# Process of identifying Crypt species for a beginner



## rusticitas (Mar 10, 2004)

I have acquired here and there over the last couple of years, since beginning the hobby, various crypt species. In the very beginning I tried to be careful about notating what was growing where, and now... I have no idea!

I was hoping we might compile a short list of pointers, tips, "algorithms", etc on how to go about identifying a crypt species. Should I count or measure something? Is it as painful as going through each and every photo I can find, cross-referencing everything? Are there any shortcuts to narrowing down the search field?

Just wondering. I would like to be able to learn more about the crypts that I do have.

Thank you for any advice!


----------



## Kai Witte (Jan 30, 2006)

Hello!



rusticitas said:


> I was hoping we might compile a short list of pointers, tips, "algorithms", etc on how to go about identifying a crypt species. Should I count or measure something? Is it as painful as going through each and every photo I can find, cross-referencing everything? Are there any shortcuts to narrowing down the search field?


Your best bet would be to post some pics here, I guess.

Crypts are notoriously difficult to identify and even the common Sri Lankan species (which probably make up over 90% of all crypts in the trade) may pose problems without flowers.

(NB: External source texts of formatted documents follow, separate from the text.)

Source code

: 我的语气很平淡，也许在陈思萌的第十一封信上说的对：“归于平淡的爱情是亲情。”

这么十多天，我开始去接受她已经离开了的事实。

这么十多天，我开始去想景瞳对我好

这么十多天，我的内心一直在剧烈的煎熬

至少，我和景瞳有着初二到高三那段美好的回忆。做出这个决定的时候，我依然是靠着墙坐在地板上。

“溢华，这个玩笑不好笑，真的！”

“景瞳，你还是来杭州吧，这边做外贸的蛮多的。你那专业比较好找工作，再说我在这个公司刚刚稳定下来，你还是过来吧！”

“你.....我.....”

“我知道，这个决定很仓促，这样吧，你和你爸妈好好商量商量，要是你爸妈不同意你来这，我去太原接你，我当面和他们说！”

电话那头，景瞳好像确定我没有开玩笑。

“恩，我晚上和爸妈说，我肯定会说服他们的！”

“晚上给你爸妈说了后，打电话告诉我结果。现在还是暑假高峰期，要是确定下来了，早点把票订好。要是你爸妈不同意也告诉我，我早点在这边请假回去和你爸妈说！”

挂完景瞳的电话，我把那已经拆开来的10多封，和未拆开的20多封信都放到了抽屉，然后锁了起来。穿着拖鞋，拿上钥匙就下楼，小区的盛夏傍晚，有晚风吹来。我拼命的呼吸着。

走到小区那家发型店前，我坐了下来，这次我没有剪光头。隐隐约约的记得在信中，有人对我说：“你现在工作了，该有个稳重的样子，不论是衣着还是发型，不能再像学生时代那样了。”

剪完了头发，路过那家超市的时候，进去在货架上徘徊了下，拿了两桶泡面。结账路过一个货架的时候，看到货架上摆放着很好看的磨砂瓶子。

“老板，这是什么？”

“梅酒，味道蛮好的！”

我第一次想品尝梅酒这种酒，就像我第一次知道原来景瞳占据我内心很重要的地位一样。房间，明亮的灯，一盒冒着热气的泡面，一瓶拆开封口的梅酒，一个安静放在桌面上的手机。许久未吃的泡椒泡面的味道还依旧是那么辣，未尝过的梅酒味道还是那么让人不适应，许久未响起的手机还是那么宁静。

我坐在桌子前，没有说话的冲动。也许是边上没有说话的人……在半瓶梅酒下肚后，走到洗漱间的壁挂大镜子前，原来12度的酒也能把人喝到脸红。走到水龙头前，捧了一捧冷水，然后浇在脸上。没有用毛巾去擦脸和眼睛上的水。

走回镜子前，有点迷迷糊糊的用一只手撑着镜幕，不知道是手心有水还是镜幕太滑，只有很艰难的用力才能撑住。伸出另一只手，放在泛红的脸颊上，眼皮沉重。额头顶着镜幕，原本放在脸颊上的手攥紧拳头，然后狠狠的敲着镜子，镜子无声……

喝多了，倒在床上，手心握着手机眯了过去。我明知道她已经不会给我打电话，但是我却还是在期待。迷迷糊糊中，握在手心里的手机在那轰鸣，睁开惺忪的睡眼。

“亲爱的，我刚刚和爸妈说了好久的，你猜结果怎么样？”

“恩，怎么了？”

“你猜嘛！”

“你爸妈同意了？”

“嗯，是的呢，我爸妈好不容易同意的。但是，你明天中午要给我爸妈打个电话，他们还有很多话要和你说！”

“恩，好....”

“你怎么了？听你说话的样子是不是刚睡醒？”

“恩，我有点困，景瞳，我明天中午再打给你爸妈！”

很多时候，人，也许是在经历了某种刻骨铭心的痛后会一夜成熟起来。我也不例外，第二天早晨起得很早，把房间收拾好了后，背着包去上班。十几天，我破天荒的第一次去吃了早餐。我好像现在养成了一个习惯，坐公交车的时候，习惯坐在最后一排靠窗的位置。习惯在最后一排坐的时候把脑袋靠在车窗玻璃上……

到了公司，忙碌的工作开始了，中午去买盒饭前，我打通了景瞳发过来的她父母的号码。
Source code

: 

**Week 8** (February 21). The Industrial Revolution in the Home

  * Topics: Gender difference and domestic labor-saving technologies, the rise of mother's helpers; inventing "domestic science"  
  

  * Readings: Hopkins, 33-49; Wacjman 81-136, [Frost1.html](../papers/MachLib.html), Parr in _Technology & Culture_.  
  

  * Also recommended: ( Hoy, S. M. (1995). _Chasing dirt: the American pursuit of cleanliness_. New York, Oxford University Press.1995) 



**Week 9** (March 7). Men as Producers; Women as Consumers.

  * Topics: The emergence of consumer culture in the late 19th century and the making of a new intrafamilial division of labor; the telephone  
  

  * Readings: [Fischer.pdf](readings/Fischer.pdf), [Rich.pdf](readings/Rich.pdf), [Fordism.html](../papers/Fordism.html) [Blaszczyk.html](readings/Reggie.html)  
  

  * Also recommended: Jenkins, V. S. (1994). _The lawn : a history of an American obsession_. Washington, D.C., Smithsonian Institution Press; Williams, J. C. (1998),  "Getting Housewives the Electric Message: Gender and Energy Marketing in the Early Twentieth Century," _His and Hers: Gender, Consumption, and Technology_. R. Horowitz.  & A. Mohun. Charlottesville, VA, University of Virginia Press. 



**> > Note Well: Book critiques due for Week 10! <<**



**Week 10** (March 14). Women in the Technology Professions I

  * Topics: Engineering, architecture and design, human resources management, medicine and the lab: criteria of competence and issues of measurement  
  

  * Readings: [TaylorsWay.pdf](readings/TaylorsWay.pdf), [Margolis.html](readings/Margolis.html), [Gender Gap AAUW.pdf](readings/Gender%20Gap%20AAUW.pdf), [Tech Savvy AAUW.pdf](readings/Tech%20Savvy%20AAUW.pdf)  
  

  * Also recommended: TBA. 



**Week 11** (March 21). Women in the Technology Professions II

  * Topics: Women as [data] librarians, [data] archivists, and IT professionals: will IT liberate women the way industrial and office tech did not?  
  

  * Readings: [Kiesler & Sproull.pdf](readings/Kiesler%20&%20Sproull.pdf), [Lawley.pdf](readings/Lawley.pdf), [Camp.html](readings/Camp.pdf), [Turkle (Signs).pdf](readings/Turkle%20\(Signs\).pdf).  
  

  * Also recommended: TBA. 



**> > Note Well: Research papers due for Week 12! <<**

For an overview regarding crypt species, you may want to browse Jan's crypt pages (http://132.229.93.11/Cryptocoryne/index.html).


----------



## rusticitas (Mar 10, 2004)

*Syncronicity*

I _just_ came across that web site with all the crypts. Talk about syncronicity. I will have to take a bunch of pictures over the coming weeks and get them ready for ID purposes.


----------



## Aquaspot (Jan 19, 2006)

Crypts are notoriously hard to identity and the only sure way is to identify them when they flower. 
Only a few are very distinctively different.


----------